Show some of the vocabulary that our vectorizer knows after being fit to the training data. When we reuse this vectorizer on new data (e.g., test set), only the words in this vocabulary will be considered.

In [None]:
text_vectorization.get_vocabulary()[0:20]

Next, we apply our `text_vectorization` function to all three datasets.
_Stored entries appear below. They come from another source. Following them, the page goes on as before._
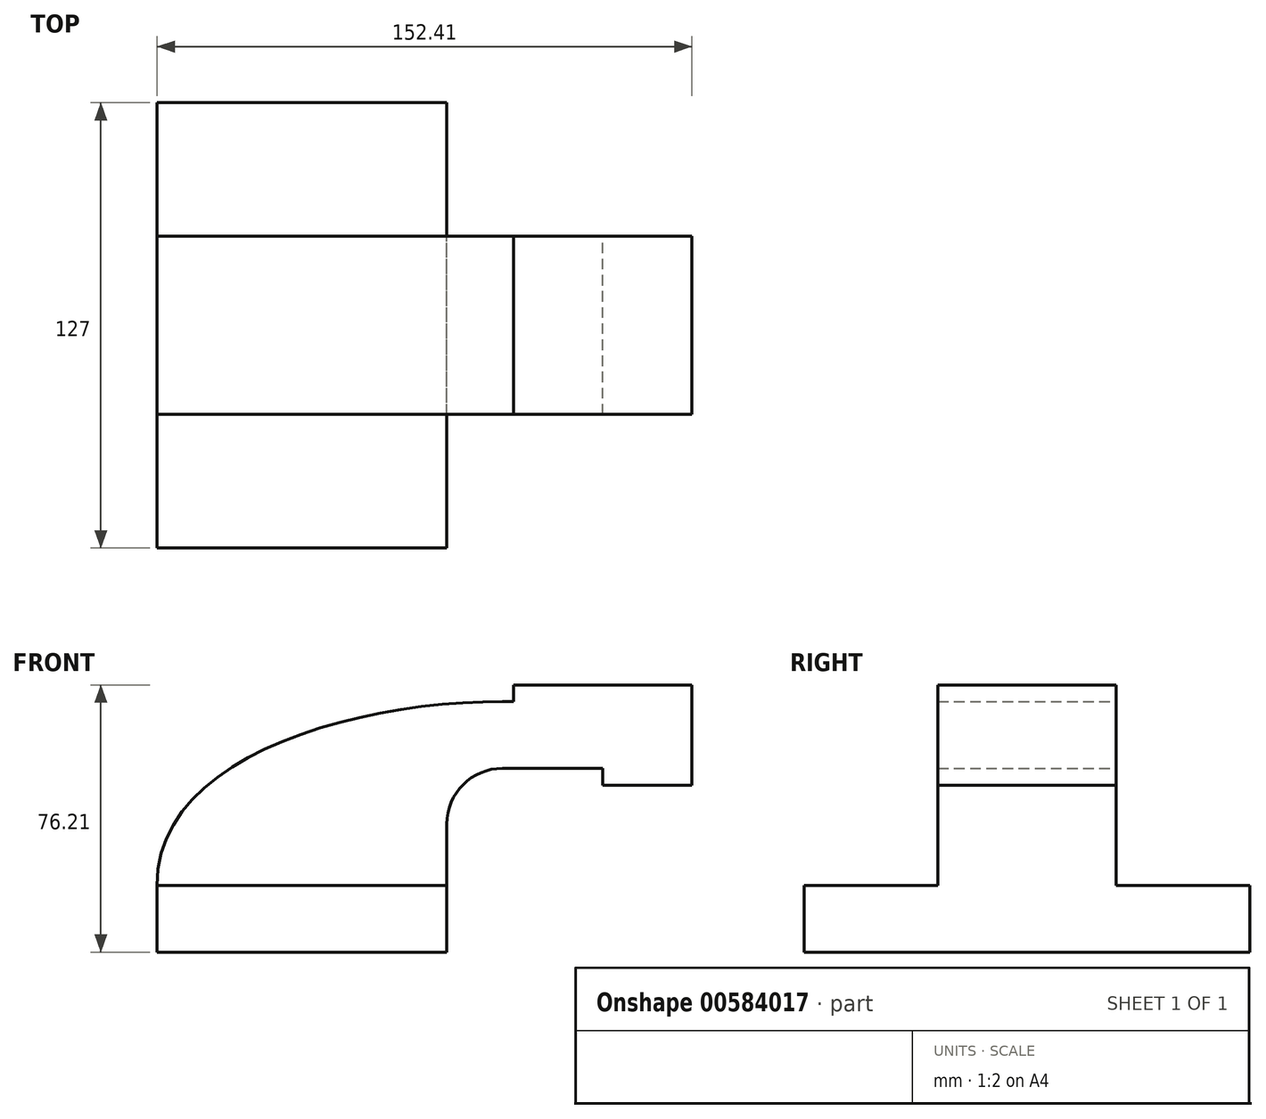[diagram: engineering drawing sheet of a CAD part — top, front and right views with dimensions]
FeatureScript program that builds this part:
annotation { "Feature Type Name" : "Feature", "Feature Type Description" : "" }
export const myFeature = defineFeature(function(context is Context, id is Id, definition is map)
    precondition{}
    {
        {
            var Q0;
            Q0=qCreatedBy(makeId("Front.planeOp"),FACE);
            var sketch = newSketch(context, id + "F0", { "sketchPlane" : qUnion([Q0])});
            skLineSegment(sketch, "E0.bottom", {"start": v(41.28, -9.53) * mm, "end": v(-41.27, -9.53) * mm});
            skLineSegment(sketch, "E0.top", {"start": v(41.28, 9.53) * mm, "end": v(-41.28, 9.52) * mm});
            skLineSegment(sketch, "E0.left", {"start": v(41.27, -9.52) * mm, "end": v(41.27, 9.53) * mm});
            skLineSegment(sketch, "E0.right", {"start": v(-41.28, -9.53) * mm, "end": v(-41.28, 9.52) * mm});
            skPoint(sketch, "E0.middle", {"position": v(0, 0) * mm});
            skLineSegment(sketch, "E1.bottom", {"start": v(60.33, 38.1) * mm, "end": v(111.13, 38.1) * mm});
            skLineSegment(sketch, "E1.top", {"start": v(60.33, 66.68) * mm, "end": v(111.13, 66.68) * mm});
            skLineSegment(sketch, "E1.left", {"start": v(60.33, 38.1) * mm, "end": v(60.33, 66.68) * mm});
            skLineSegment(sketch, "E1.right", {"start": v(111.13, 38.1) * mm, "end": v(111.13, 66.68) * mm});
            skLineSegment(sketch, "E2", {"start": v(41.27, 9.53) * mm, "end": v(41.27, 27) * mm});
            skArc(sketch, "E3", {"start": v(41.28, 27) * mm, "mid": v(45.92, 38.23) * mm, "end": v(57.15, 42.88) * mm});
            skLineSegment(sketch, "E4", {"start": v(57.15, 42.88) * mm, "end": v(85.73, 42.88) * mm});
            skLineSegment(sketch, "E5.0", {"start": v(57.15, 61.93) * mm, "end": v(85.76, 61.93) * mm});
            skArc(sketch, "E5.1", {"start": v(22.23, 27) * mm, "mid": v(32.45, 51.7) * mm, "end": v(57.15, 61.93) * mm});
            skLineSegment(sketch, "E5.2", {"start": v(22.23, 9.53) * mm, "end": v(22.23, 27) * mm});
            skPoint(sketch, "E6", {"position": v(85.73, 38.1) * mm});
            skLineSegment(sketch, "E7", {"start": v(85.73, 38.1) * mm, "end": v(85.73, 66.68) * mm});
            skFitSpline(sketch, "E8", {"points": [v(-41.28, 9.52) * mm, v(57.15, 61.93) * mm], "startDerivative": vector(-0.82, 109.86) * mm, "endDerivative": vector(127.9, 0) * mm});
            skSolve(sketch);
        }
        {
            var Q0;
            Q0=makeQuery(id+"F0.imprint","IMPRINT",FACE,{"disambiguationData":[TD([[makeQuery(id+"F0.imprint","IMPRINT",EDGE,{"derivedFrom":sQuery(id+"F0.wireOp",EDGE,"E0.bottom")}),-1.0]])]});
            extrude(context, id + "F1", {"entities" : qUnion([Q0]), "endBound" : BoundingType.SYMMETRIC, "depth" : 127 * mm, "offsetDistance" : 25.4 * mm});
        }
        {
            var Q0;
            Q0=makeQuery(id+"F0.imprint","IMPRINT",FACE,{"disambiguationData":[TD([[makeQuery(id+"F0.imprint","IMPRINT",EDGE,{"derivedFrom":sQuery(id+"F0.wireOp",EDGE,"E0.top")}),-1.0]])]});
            extrude(context, id + "F2", {"entities" : qUnion([Q0]), "operationType" : NewBodyOperationType.ADD, "endBound" : BoundingType.SYMMETRIC, "depth" : 50.8 * mm, "offsetDistance" : 25.4 * mm});
        }
        {
            var Q0;
            {var subQ0=sQuery(id+"F0.wireOp",EDGE,"E4");var subQ1=sQuery(id+"F0.wireOp",EDGE,"E1.left");var subQ2=makeQuery(id+"F0.imprint","INTERSECT",VERTEX,{"derivedFrom":[subQ1,subQ0]});Q0=makeQuery(id+"F0.imprint","IMPRINT",FACE,{"disambiguationData":[TD([[makeQuery(id+"F0.imprint","IMPRINT",EDGE,{"disambiguationData":[TD([[subQ2,-1.0]])],"derivedFrom":subQ1}),-1.0]])]});}
            extrude(context, id + "F3", {"entities" : qUnion([Q0]), "operationType" : NewBodyOperationType.ADD, "endBound" : BoundingType.SYMMETRIC, "depth" : 50.8 * mm, "offsetDistance" : 25.4 * mm});
        }
        {
            var Q0;
            {var subQ4=sQuery(id+"F0.wireOp",EDGE,"E1.right");Q0=makeQuery(id+"F0.imprint","IMPRINT",FACE,{"disambiguationData":[TD([[makeQuery(id+"F0.imprint","IMPRINT",EDGE,{"derivedFrom":subQ4}),1.0]])]});}
            extrude(context, id + "F4", {"entities" : qUnion([Q0]), "operationType" : NewBodyOperationType.ADD, "endBound" : BoundingType.SYMMETRIC, "depth" : 50.8 * mm, "offsetDistance" : 25.4 * mm});
        }
        {
            var Q0;
            {var subQ0=sQuery(id+"F0.wireOp",EDGE,"E1.left");var subQ1=sQuery(id+"F0.wireOp",EDGE,"E1.top");var subQ2=makeQuery(id+"F0.imprint","INTERSECT",VERTEX,{"derivedFrom":[subQ1,subQ0]});Q0=makeQuery(id+"F0.imprint","IMPRINT",FACE,{"disambiguationData":[TD([[makeQuery(id+"F0.imprint","IMPRINT",EDGE,{"disambiguationData":[TD([[subQ2,-1.0]])],"derivedFrom":subQ1}),-1.0]])]});}
            extrude(context, id + "F5", {"entities" : qUnion([Q0]), "operationType" : NewBodyOperationType.ADD, "endBound" : BoundingType.SYMMETRIC, "depth" : 50.8 * mm, "offsetDistance" : 25.4 * mm});
        }
    });
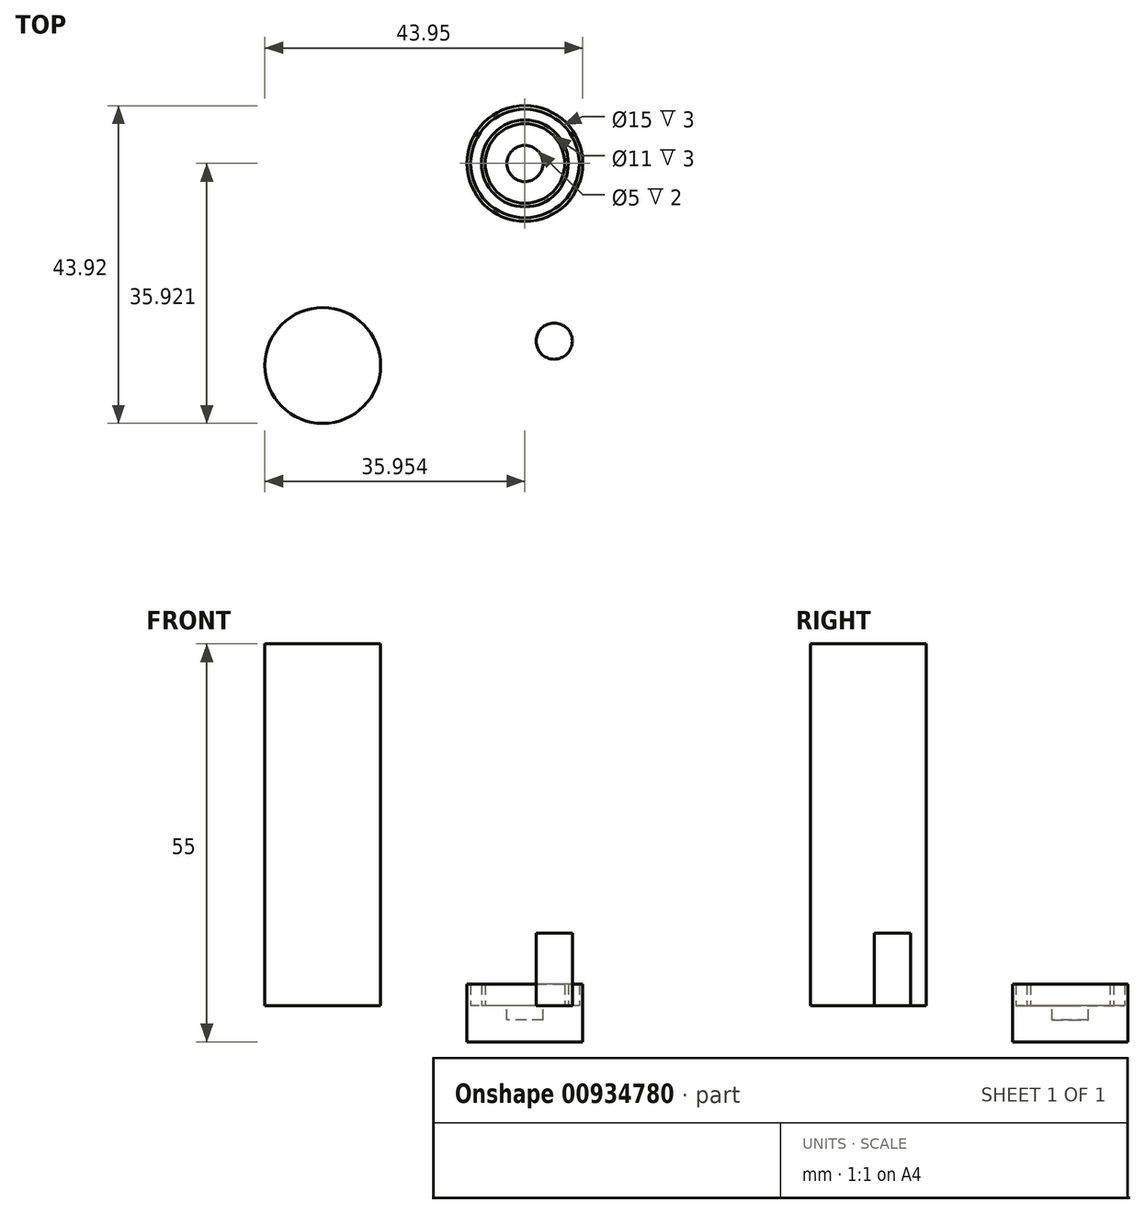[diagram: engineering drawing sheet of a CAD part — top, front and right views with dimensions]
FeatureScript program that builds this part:
annotation { "Feature Type Name" : "Feature", "Feature Type Description" : "" }
export const myFeature = defineFeature(function(context is Context, id is Id, definition is map)
    precondition{}
    {
        {
            var Q0;
            Q0=qCreatedBy(makeId("Top.planeOp"),FACE);
            var sketch = newSketch(context, id + "F0", { "sketchPlane" : qUnion([Q0])});
            skCircle(sketch, "E0", {"center": v(-46.44, 33) * mm, "radius": 8 * mm});
            skSolve(sketch);
        }
        {
            var Q0;
            Q0=makeQuery(id+"F0.imprint","IMPRINT",FACE,{"disambiguationData":[TD([[makeQuery(id+"F0.imprint","IMPRINT",EDGE,{"derivedFrom":sQuery(id+"F0.wireOp",EDGE,"E0")}),1.0]])]});
            extrude(context, id + "F1", {"entities" : qUnion([Q0]), "depth" : 50 * mm, "offsetDistance" : 25 * mm});
        }
        {
            var Q0;
            Q0=qCreatedBy(makeId("Top.planeOp"),FACE);
            var sketch = newSketch(context, id + "F2", { "sketchPlane" : qUnion([Q0])});
            skCircle(sketch, "E1", {"center": v(-18.49, 60.92) * mm, "radius": 8 * mm});
            skCircle(sketch, "E2.0", {"center": v(-18.49, 60.92) * mm, "radius": 7.5 * mm});
            skCircle(sketch, "E3.0", {"center": v(-18.49, 60.92) * mm, "radius": 6 * mm});
            skCircle(sketch, "E4.0", {"center": v(-18.49, 60.92) * mm, "radius": 5.5 * mm});
            skCircle(sketch, "E5", {"center": v(-18.49, 60.92) * mm, "radius": 2.5 * mm});
            skSolve(sketch);
        }
        {
            var Q0;
            Q0=makeQuery(id+"F2.imprint","IMPRINT",FACE,{"disambiguationData":[TD([[makeQuery(id+"F2.imprint","IMPRINT",EDGE,{"derivedFrom":sQuery(id+"F2.wireOp",EDGE,"E2.0")}),1.0]])]});
            var Q1;
            Q1=makeQuery(id+"F2.imprint","IMPRINT",FACE,{"disambiguationData":[TD([[makeQuery(id+"F2.imprint","IMPRINT",EDGE,{"derivedFrom":sQuery(id+"F2.wireOp",EDGE,"E3.0")}),1.0]])]});
            var Q2;
            Q2=makeQuery(id+"F2.imprint","IMPRINT",FACE,{"disambiguationData":[TD([[makeQuery(id+"F2.imprint","IMPRINT",EDGE,{"derivedFrom":sQuery(id+"F2.wireOp",EDGE,"E4.0")}),1.0]])]});
            var Q3;
            Q3=makeQuery(id+"F2.imprint","IMPRINT",FACE,{"disambiguationData":[TD([[makeQuery(id+"F2.imprint","IMPRINT",EDGE,{"derivedFrom":sQuery(id+"F2.wireOp",EDGE,"E1")}),1.0]])]});
            var Q4;
            Q4=makeQuery(id+"F2.imprint","IMPRINT",FACE,{"disambiguationData":[TD([[makeQuery(id+"F2.imprint","IMPRINT",EDGE,{"derivedFrom":sQuery(id+"F2.wireOp",EDGE,"E5")}),1.0]])]});
            extrude(context, id + "F3", {"entities" : qUnion([Q0, Q1, Q2, Q3, Q4]), "oppositeDirection" : true, "depth" : 5 * mm, "offsetDistance" : 25 * mm});
        }
        {
            var Q0;
            Q0=makeQuery(id+"F2.imprint","IMPRINT",FACE,{"disambiguationData":[TD([[makeQuery(id+"F2.imprint","IMPRINT",EDGE,{"derivedFrom":sQuery(id+"F2.wireOp",EDGE,"E1")}),1.0]])]});
            var Q1;
            Q1=makeQuery(id+"F2.imprint","IMPRINT",FACE,{"disambiguationData":[TD([[makeQuery(id+"F2.imprint","IMPRINT",EDGE,{"derivedFrom":sQuery(id+"F2.wireOp",EDGE,"E3.0")}),1.0]])]});
            extrude(context, id + "F4", {"entities" : qUnion([Q0, Q1]), "operationType" : NewBodyOperationType.ADD, "depth" : 3 * mm, "offsetDistance" : 25 * mm});
        }
        {
            var Q0;
            Q0=makeQuery(id+"F2.imprint","IMPRINT",FACE,{"disambiguationData":[TD([[makeQuery(id+"F2.imprint","IMPRINT",EDGE,{"derivedFrom":sQuery(id+"F2.wireOp",EDGE,"E5")}),1.0]])]});
            extrude(context, id + "F5", {"entities" : qUnion([Q0]), "operationType" : NewBodyOperationType.REMOVE, "oppositeDirection" : true, "depth" : 2 * mm, "offsetDistance" : 25 * mm});
        }
        {
            var Q0;
            Q0=qCreatedBy(makeId("Top.planeOp"),FACE);
            var sketch = newSketch(context, id + "F6", { "sketchPlane" : qUnion([Q0])});
            skCircle(sketch, "E6", {"center": v(-14.44, 36.37) * mm, "radius": 2.5 * mm});
            skSolve(sketch);
        }
        {
            var Q0;
            Q0=makeQuery(id+"F6.imprint","IMPRINT",FACE,{"disambiguationData":[TD([[makeQuery(id+"F6.imprint","IMPRINT",EDGE,{"derivedFrom":sQuery(id+"F6.wireOp",EDGE,"E6")}),1.0]])]});
            extrude(context, id + "F7", {"entities" : qUnion([Q0]), "depth" : 10 * mm, "offsetDistance" : 25 * mm});
        }
    });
This corresponds to step 2 mentioned above.

In [None]:
vectorized_train_ds = train_ds.map(
    lambda x, y: (text_vectorization(x), y),
    num_parallel_calls = 4)

vectorized_val_ds = val_ds.map(
    lambda x, y: (text_vectorization(x), y),
    num_parallel_calls = 4)

vectorized_test_ds = test_ds.map(
    lambda x, y: (text_vectorization(x), y),
    num_parallel_calls = 4)

Show results.

In [None]:
for inputs, targets in vectorized_train_ds:
    print("inputs.shape:", inputs.shape)
    print("inputs.dtype:", inputs.dtype)
    print("targets.shape:", targets.shape)
    print("targets.dtype:", targets.dtype)
    print("===")
    print("inputs[0]:", inputs[0])
    print("targets[0]:", targets[0])
    break

# Train model

We are now ready to specify a neural network and feed it with the vectroized datasets. For convenience, we define a custome function `get_model` which defines the network architecture, creates a model from it, and compiles this model (by defining, e.g., an otpimizer and loss function).

In [None]:
def get_model(max_tokens=10000, hidden_dim=32):
    inputs = keras.Input(shape = (max_tokens,))
    hidden = layers.Dense(hidden_dim, activation = "relu")(inputs)
    outputs = layers.Dense(1, activation = "linear")(hidden)
    model = keras.Model(inputs, outputs)
    model.compile(optimizer = tf.optimizers.Adam(),
                  loss = "mean_absolute_error",
                  metrics = ["mean_absolute_error"])
    return model

Instantiate model and show it's architecture.

In [None]:
model = get_model(max_tokens)
model.summary()

Fit model on training data and save best model to disk.

In [None]:
callbacks = [keras.callbacks.ModelCheckpoint("bow.tf", save_best_only = True)]

history = model.fit(vectorized_train_ds.cache(),
          validation_data = vectorized_val_ds.cache(),
          epochs = 3,
          batch_size = 64,
          callbacks = callbacks)

Plot the learning process.

In [None]:
plt.plot(history.history['mean_absolute_error'])
plt.plot(history.history['val_mean_absolute_error'])
plt.title('Model accuracy')
plt.ylabel('Mean Absolute Error')
plt.xlabel('Epoch')
plt.legend(['train', 'validation'], loc='upper left')
plt.show()

# Make predictions

Load best model from training phase.

In [None]:
model = keras.models.load_model("bow.tf")

Make predictions on test set.

In [None]:
preds = model.predict(vectorized_test_ds)

Calculate accuracy metrics.

In [None]:
print(metrics.mean_absolute_error(test_corpus_target, preds))